TASK INSTRUCTIONS: Reproduce the part of the movie review that begins with the words "It’s basically that" and ends after the words "barren Earth landscapes.".

SELECTED PASSAGE:
____________________

2015. 13+ on Amazon, PG on IMDb

Fans of Top Gun: Maverick will love this movie. 

It’s basically that  . . . in the future . . . complete with Tom Cruise as lead, Joseph Kosinski as director (who also did Tron: Legacy), Top Gun-esque music, fast-paced flights pulling G’s, and riding a motorcycle through barren Earth landscapes. 

A central theme is “nothing is as it seems,” which I find particularly satisfying, perhaps due to the postmodernist generation’s preoccupation with finding out ‘the real truth’ and the ‘real enemy’. (Cue the biblical book of Revelation.) To that end, the movie contains multiple satisfying twists to the end and the identification of the ‘real enemy.’

Lots of gun violence is softened by having victims dissipate into ash, but the well-crafted tension alongside the violence makes me appreciate Amazon’s 13+ rating rather than IMDb’s PG. I would absolutely not show this movie to a young audience, even with ‘parental guidance’.

Besides violence, there’s backside nudity as Victoria attempts to maintain Jack Harper’s attention, a bribe to keep them an “effective team.” The scene functions as cheap audience bribery too, and is thus unnecessary, especially for IMDb’s recommended PG audiences who might also be confused by the scene’s meaning to the story. The point is made effectively in other ways: Victoria’s general fear of endangering the mission to ensure she gets to “go home,” contrasts Jack’s curiosity (a theme repeated in The Maze Runner movie released the following year). Jack has a nagging sense that Earth is home even as Sally assumes their home is a human colony elsewhere. 

The theme of “home” is so well woven into the plot and characters that I didn’t consciously process it until the movie’s last line. Top-notch emotional payoff.

____________________

GIVEN INFORMATION:

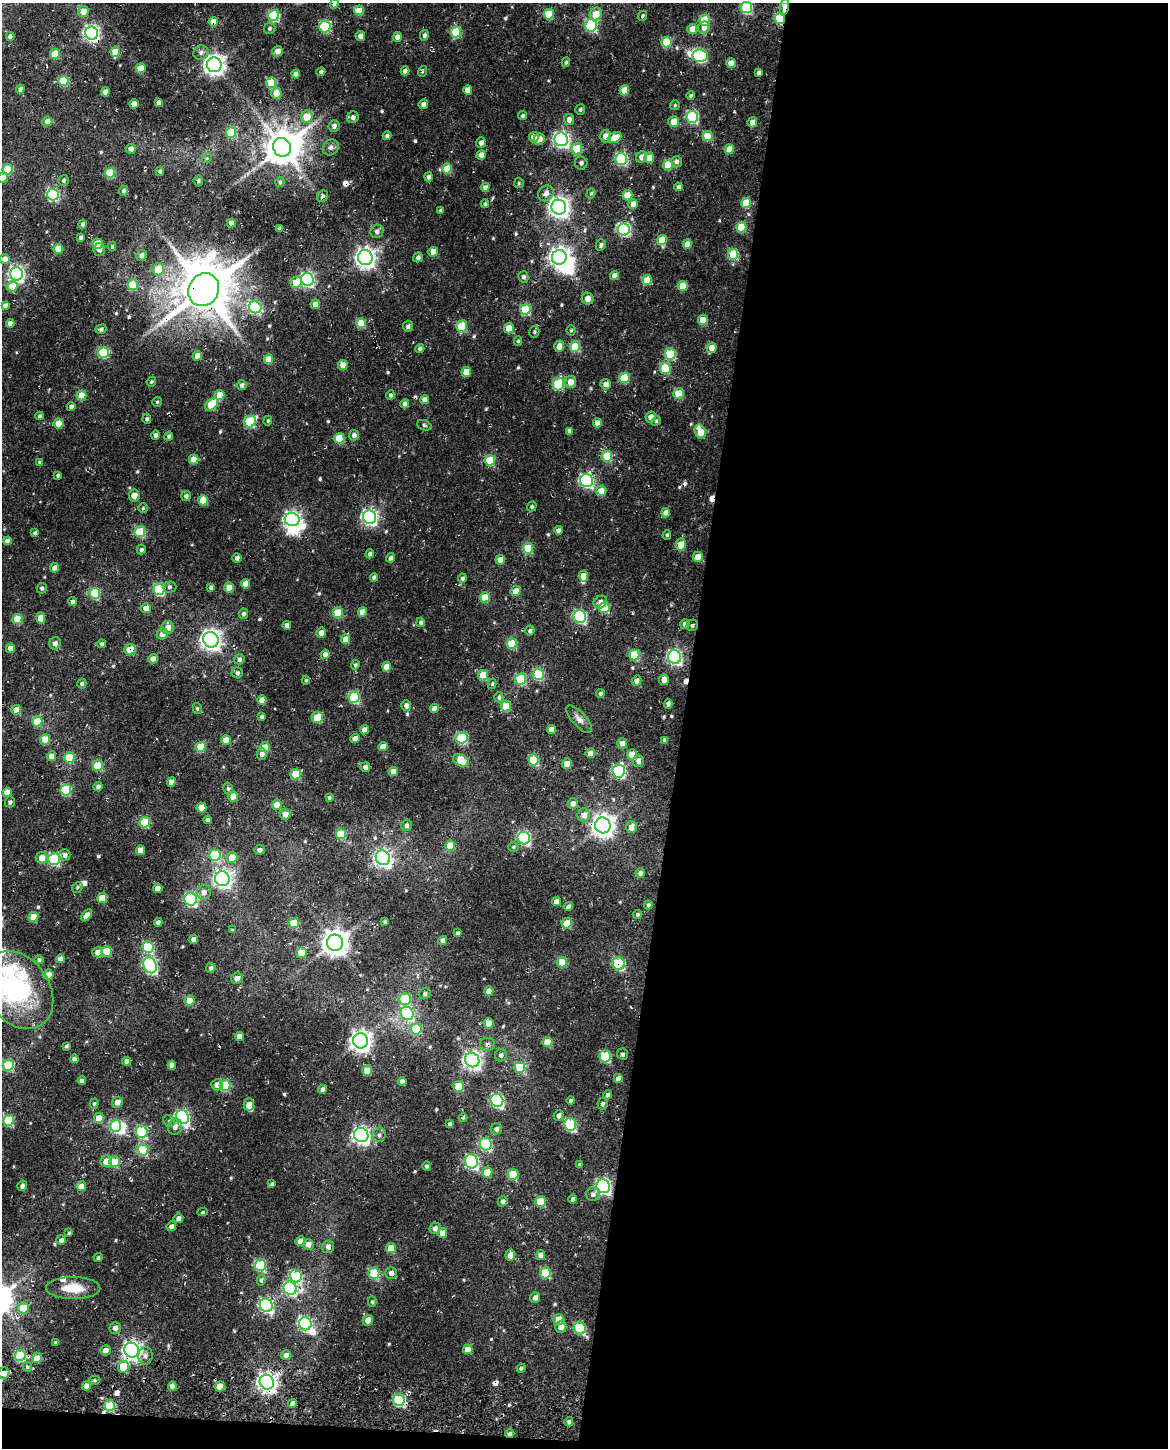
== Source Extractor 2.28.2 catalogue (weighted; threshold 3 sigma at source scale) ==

____________________

ANSWER TO THIS PROBLEM:
It’s basically that  . . . in the future . . . complete with Tom Cruise as lead, Joseph Kosinski as director (who also did Tron: Legacy), Top Gun-esque music, fast-paced flights pulling G’s, and riding a motorcycle through barren Earth landscapes.